**YOUR INSTRUCTIONS**. Reproduce the data from the beginning through the line containing "6: (486, 638)", substituting "frames" for every occurrence of "images" and leaving everything else unchanged. Omit the pictures from your answer.
(Beginning of INPUT RECORDS)
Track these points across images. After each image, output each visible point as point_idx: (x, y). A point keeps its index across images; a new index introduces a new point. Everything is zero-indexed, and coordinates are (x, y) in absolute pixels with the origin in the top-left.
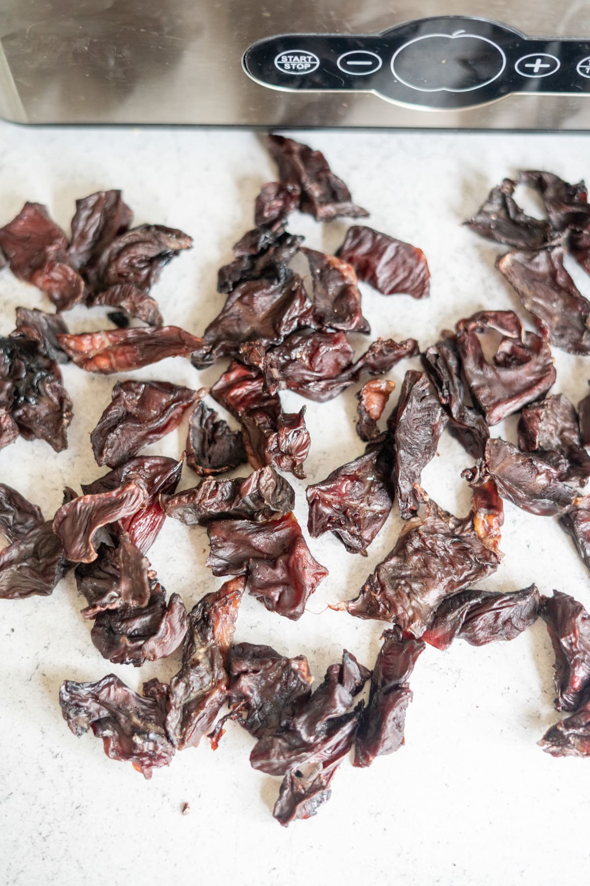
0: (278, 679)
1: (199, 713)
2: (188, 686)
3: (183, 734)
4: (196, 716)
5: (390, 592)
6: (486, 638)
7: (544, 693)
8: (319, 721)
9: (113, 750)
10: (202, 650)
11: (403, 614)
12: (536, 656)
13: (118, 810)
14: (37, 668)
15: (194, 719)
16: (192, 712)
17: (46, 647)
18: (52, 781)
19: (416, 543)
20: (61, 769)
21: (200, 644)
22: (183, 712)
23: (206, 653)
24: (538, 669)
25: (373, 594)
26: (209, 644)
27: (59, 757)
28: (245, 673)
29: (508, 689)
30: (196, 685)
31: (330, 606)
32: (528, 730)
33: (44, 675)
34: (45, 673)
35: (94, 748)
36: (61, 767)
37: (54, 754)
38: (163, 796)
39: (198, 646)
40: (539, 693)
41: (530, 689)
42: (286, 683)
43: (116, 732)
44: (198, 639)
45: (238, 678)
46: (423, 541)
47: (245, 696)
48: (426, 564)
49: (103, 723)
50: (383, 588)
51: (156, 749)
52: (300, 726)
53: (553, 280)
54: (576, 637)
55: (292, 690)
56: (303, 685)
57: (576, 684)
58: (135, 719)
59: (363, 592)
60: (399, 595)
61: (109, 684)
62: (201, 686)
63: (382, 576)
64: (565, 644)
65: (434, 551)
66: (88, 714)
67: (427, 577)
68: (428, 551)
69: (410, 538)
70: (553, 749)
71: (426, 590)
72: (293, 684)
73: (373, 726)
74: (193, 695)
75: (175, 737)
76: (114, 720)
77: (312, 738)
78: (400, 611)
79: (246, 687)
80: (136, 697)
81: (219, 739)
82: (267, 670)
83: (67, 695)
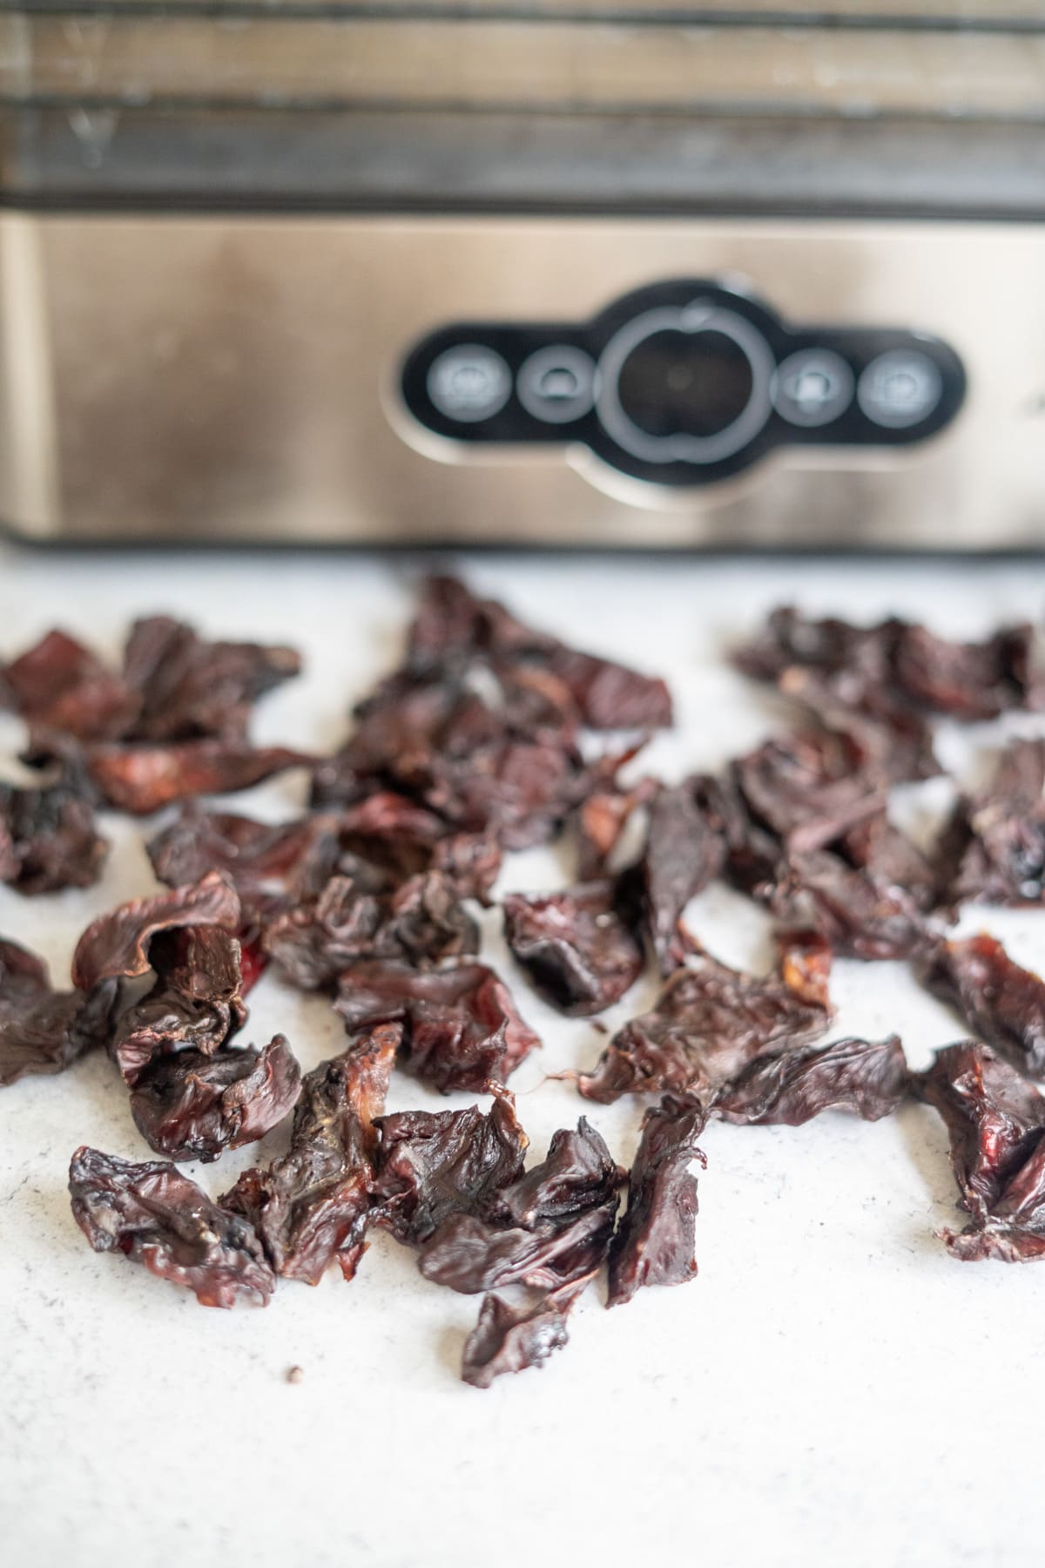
0: (465, 1153)
1: (322, 1204)
2: (302, 1170)
3: (289, 1240)
4: (316, 1210)
5: (652, 1047)
7: (939, 1205)
8: (543, 1181)
9: (163, 1257)
10: (327, 1122)
11: (676, 1074)
12: (915, 1156)
13: (165, 1380)
14: (25, 1182)
15: (313, 1215)
16: (310, 1204)
17: (42, 1154)
18: (41, 1340)
19: (691, 993)
20: (60, 1322)
21: (324, 1112)
22: (293, 1211)
23: (334, 1127)
24: (921, 1172)
25: (623, 1053)
26: (340, 1109)
27: (56, 1306)
28: (410, 1136)
29: (874, 1199)
30: (318, 1168)
31: (549, 1078)
32: (917, 1254)
33: (37, 1191)
34: (38, 1189)
35: (124, 1291)
36: (60, 1318)
37: (49, 1301)
38: (253, 1357)
39: (320, 1116)
40: (929, 1204)
41: (912, 1198)
42: (479, 1158)
43: (168, 1247)
44: (319, 1107)
45: (394, 1150)
46: (701, 987)
47: (407, 1182)
48: (709, 1015)
49: (144, 1235)
50: (639, 1043)
51: (241, 1264)
52: (508, 1199)
53: (864, 708)
54: (979, 1075)
55: (490, 1172)
56: (509, 1152)
57: (991, 1143)
58: (204, 1225)
59: (605, 1057)
60: (668, 1048)
61: (159, 1173)
62: (325, 1172)
63: (636, 1030)
64: (961, 1089)
65: (720, 1001)
66: (118, 1207)
67: (711, 1031)
68: (710, 1001)
69: (678, 986)
70: (966, 1240)
71: (712, 1047)
72: (490, 1157)
73: (638, 1219)
74: (311, 1186)
75: (278, 1247)
76: (167, 1227)
77: (531, 1216)
78: (671, 1069)
79: (406, 1161)
80: (207, 1200)
81: (357, 1258)
82: (445, 1132)
83: (83, 1174)
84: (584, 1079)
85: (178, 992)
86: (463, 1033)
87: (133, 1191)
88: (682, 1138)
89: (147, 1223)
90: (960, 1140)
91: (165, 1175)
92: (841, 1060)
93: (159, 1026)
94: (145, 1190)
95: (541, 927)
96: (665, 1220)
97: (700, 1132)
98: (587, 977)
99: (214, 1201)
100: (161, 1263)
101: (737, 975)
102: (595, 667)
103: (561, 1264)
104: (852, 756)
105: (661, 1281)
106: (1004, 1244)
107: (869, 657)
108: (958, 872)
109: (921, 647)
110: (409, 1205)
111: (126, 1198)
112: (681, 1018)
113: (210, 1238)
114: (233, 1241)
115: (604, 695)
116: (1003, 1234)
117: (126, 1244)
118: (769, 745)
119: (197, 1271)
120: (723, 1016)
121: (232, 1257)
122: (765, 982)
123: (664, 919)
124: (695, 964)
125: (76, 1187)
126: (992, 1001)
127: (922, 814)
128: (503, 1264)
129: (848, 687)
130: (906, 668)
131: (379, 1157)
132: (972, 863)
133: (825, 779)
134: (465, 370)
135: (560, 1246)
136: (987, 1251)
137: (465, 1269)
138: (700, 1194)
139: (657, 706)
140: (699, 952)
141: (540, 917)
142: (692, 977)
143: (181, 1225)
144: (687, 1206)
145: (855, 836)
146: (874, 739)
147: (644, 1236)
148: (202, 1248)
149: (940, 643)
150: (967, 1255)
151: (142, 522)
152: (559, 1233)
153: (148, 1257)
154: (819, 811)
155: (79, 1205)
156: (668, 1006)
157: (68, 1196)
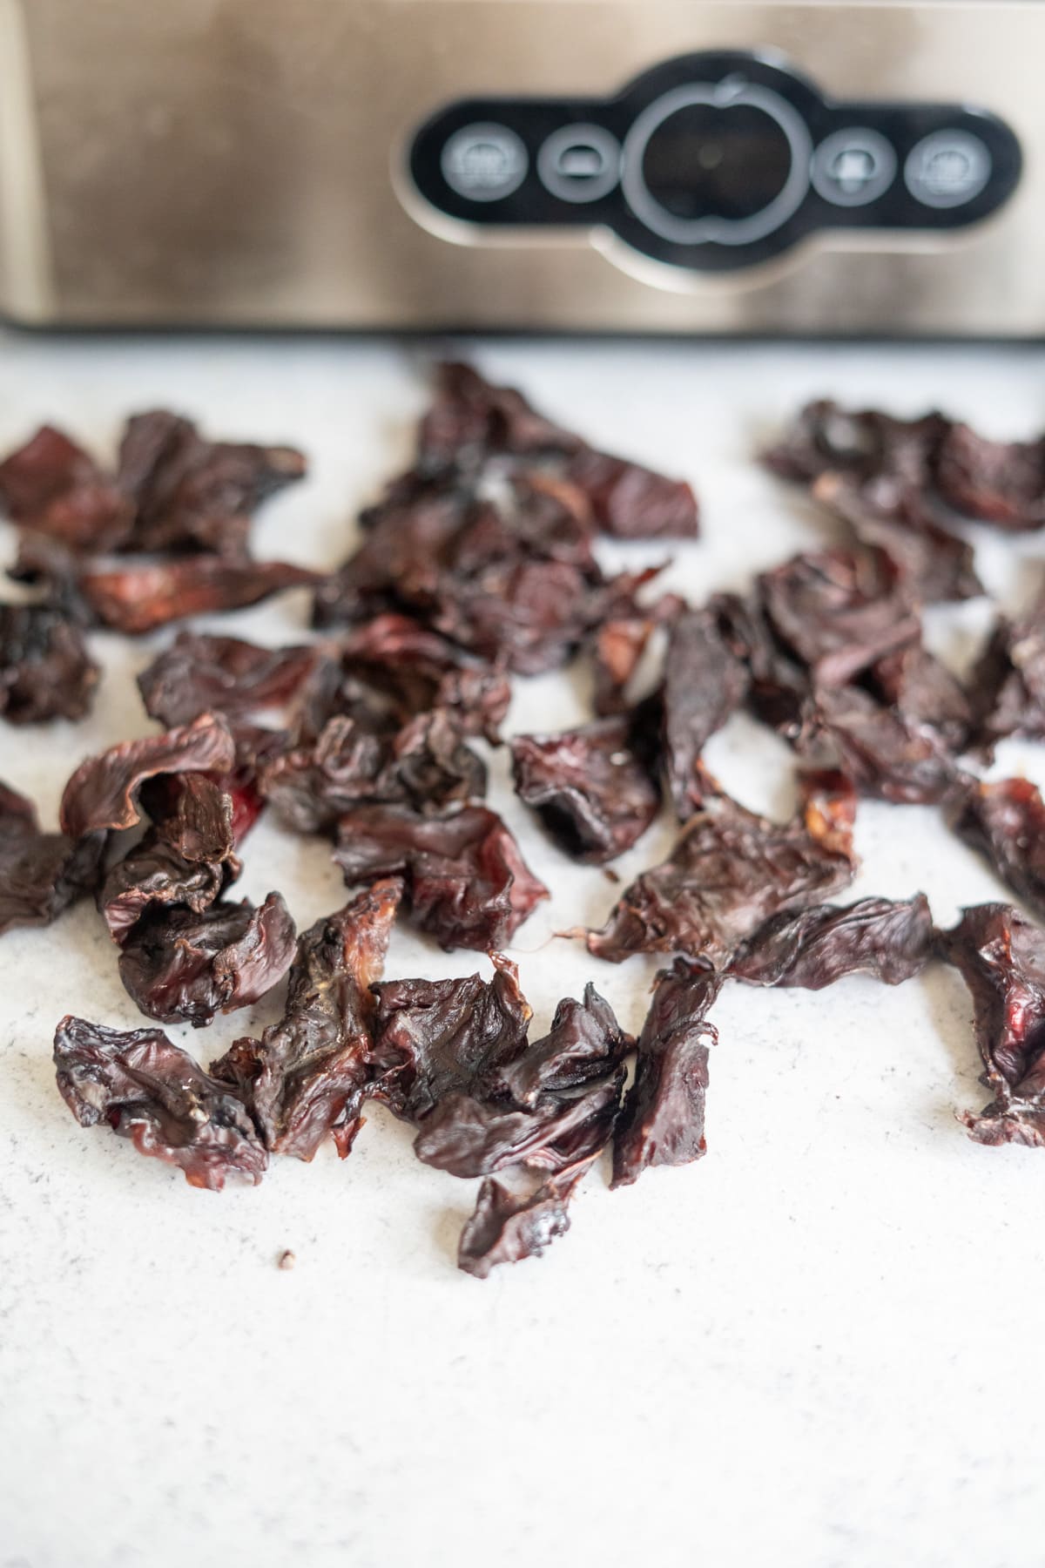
0: (466, 1023)
1: (317, 1078)
2: (296, 1039)
3: (282, 1116)
4: (310, 1084)
5: (665, 904)
6: (844, 966)
7: (961, 1077)
8: (545, 1060)
9: (150, 1136)
10: (323, 986)
11: (689, 935)
12: (938, 1022)
13: (153, 1264)
14: (11, 1044)
15: (306, 1090)
16: (303, 1078)
17: (29, 1014)
18: (26, 1219)
19: (707, 842)
20: (46, 1199)
21: (320, 975)
22: (286, 1084)
23: (330, 991)
24: (944, 1040)
25: (634, 910)
26: (337, 973)
27: (43, 1181)
28: (407, 1007)
29: (893, 1070)
30: (312, 1038)
31: (556, 935)
32: (936, 1131)
33: (23, 1055)
34: (24, 1052)
35: (112, 1166)
36: (46, 1196)
37: (34, 1177)
38: (244, 1241)
39: (316, 979)
40: (951, 1076)
41: (933, 1069)
42: (481, 1029)
43: (156, 1122)
44: (315, 969)
45: (392, 1019)
46: (718, 836)
47: (405, 1054)
48: (725, 867)
49: (131, 1108)
50: (651, 899)
51: (232, 1142)
52: (509, 1077)
53: (901, 517)
54: (1008, 943)
55: (491, 1042)
56: (512, 1023)
57: (1018, 1018)
58: (194, 1099)
59: (615, 913)
60: (681, 906)
61: (148, 1041)
62: (322, 1041)
63: (649, 884)
64: (988, 957)
65: (738, 851)
66: (105, 1080)
67: (728, 886)
68: (728, 852)
69: (694, 835)
70: (987, 1124)
71: (728, 904)
72: (492, 1028)
73: (644, 1096)
74: (305, 1057)
75: (271, 1124)
76: (155, 1101)
77: (532, 1097)
78: (684, 929)
79: (405, 1033)
80: (198, 1070)
81: (352, 1134)
82: (444, 1001)
83: (68, 1046)
84: (593, 937)
85: (168, 845)
86: (466, 892)
87: (121, 1061)
88: (693, 1010)
89: (135, 1094)
90: (985, 1011)
91: (154, 1044)
92: (863, 922)
93: (149, 884)
94: (133, 1061)
95: (551, 770)
96: (672, 1105)
97: (712, 1003)
98: (598, 826)
99: (205, 1069)
100: (148, 1143)
101: (757, 818)
102: (617, 469)
103: (563, 1144)
104: (887, 571)
105: (667, 1161)
106: (1027, 1129)
107: (908, 459)
108: (995, 707)
109: (965, 449)
110: (408, 1078)
111: (113, 1070)
112: (697, 870)
113: (199, 1116)
114: (222, 1118)
115: (626, 499)
116: (1026, 1115)
117: (114, 1117)
118: (798, 559)
119: (187, 1152)
120: (741, 869)
121: (222, 1135)
122: (786, 829)
123: (681, 760)
124: (714, 808)
125: (60, 1058)
126: (1025, 852)
127: (960, 635)
128: (502, 1147)
129: (885, 494)
130: (947, 469)
131: (377, 1026)
132: (1010, 696)
133: (857, 600)
134: (479, 147)
135: (563, 1126)
136: (1009, 1137)
137: (462, 1153)
138: (711, 1066)
139: (683, 512)
140: (719, 795)
141: (549, 760)
142: (709, 824)
143: (171, 1098)
144: (698, 1077)
145: (886, 667)
146: (910, 553)
147: (650, 1120)
148: (191, 1126)
149: (985, 444)
150: (988, 1139)
151: (138, 307)
152: (562, 1111)
153: (136, 1134)
154: (851, 638)
155: (64, 1079)
156: (683, 855)
157: (54, 1068)
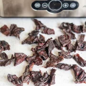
0: (37, 74)
3: (24, 79)
4: (26, 77)
22: (24, 77)
23: (28, 70)
28: (33, 73)
42: (38, 75)
43: (15, 82)
45: (32, 74)
47: (33, 77)
48: (54, 60)
49: (13, 81)
51: (20, 84)
52: (41, 79)
53: (69, 32)
54: (76, 68)
55: (39, 76)
56: (41, 75)
57: (78, 74)
58: (18, 80)
59: (46, 64)
61: (14, 76)
62: (27, 74)
63: (48, 62)
66: (11, 79)
70: (76, 82)
71: (54, 63)
72: (39, 75)
73: (51, 80)
76: (15, 80)
77: (42, 81)
78: (51, 65)
79: (33, 75)
80: (18, 78)
81: (29, 83)
82: (36, 73)
83: (8, 76)
87: (12, 77)
89: (13, 80)
94: (13, 77)
98: (45, 58)
100: (14, 84)
103: (45, 84)
104: (68, 37)
107: (70, 27)
108: (77, 48)
109: (74, 26)
110: (33, 79)
111: (12, 78)
112: (52, 61)
113: (18, 82)
114: (20, 82)
115: (48, 31)
116: (79, 81)
118: (61, 36)
119: (17, 85)
121: (20, 83)
122: (58, 57)
125: (8, 77)
126: (78, 60)
128: (40, 84)
129: (68, 30)
135: (45, 83)
136: (78, 83)
137: (37, 85)
139: (53, 32)
143: (16, 80)
144: (54, 78)
145: (68, 45)
146: (70, 35)
147: (51, 82)
148: (17, 83)
149: (76, 26)
150: (76, 83)
152: (45, 81)
153: (13, 83)
154: (66, 43)
155: (8, 79)
157: (7, 78)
(End of INPUT RECORDS)
**TASK ANSWER**.
Track these points across frames. After each image, output each visible point as point_idx: (x, y). A point keeps its index across frames; a new index introduces a new point. Everything is zero-indexed, and coordinates are (x, y) in absolute pixels with the origin in the top-left.
0: (278, 679)
1: (199, 713)
2: (188, 686)
3: (183, 734)
4: (196, 716)
5: (390, 592)
6: (486, 638)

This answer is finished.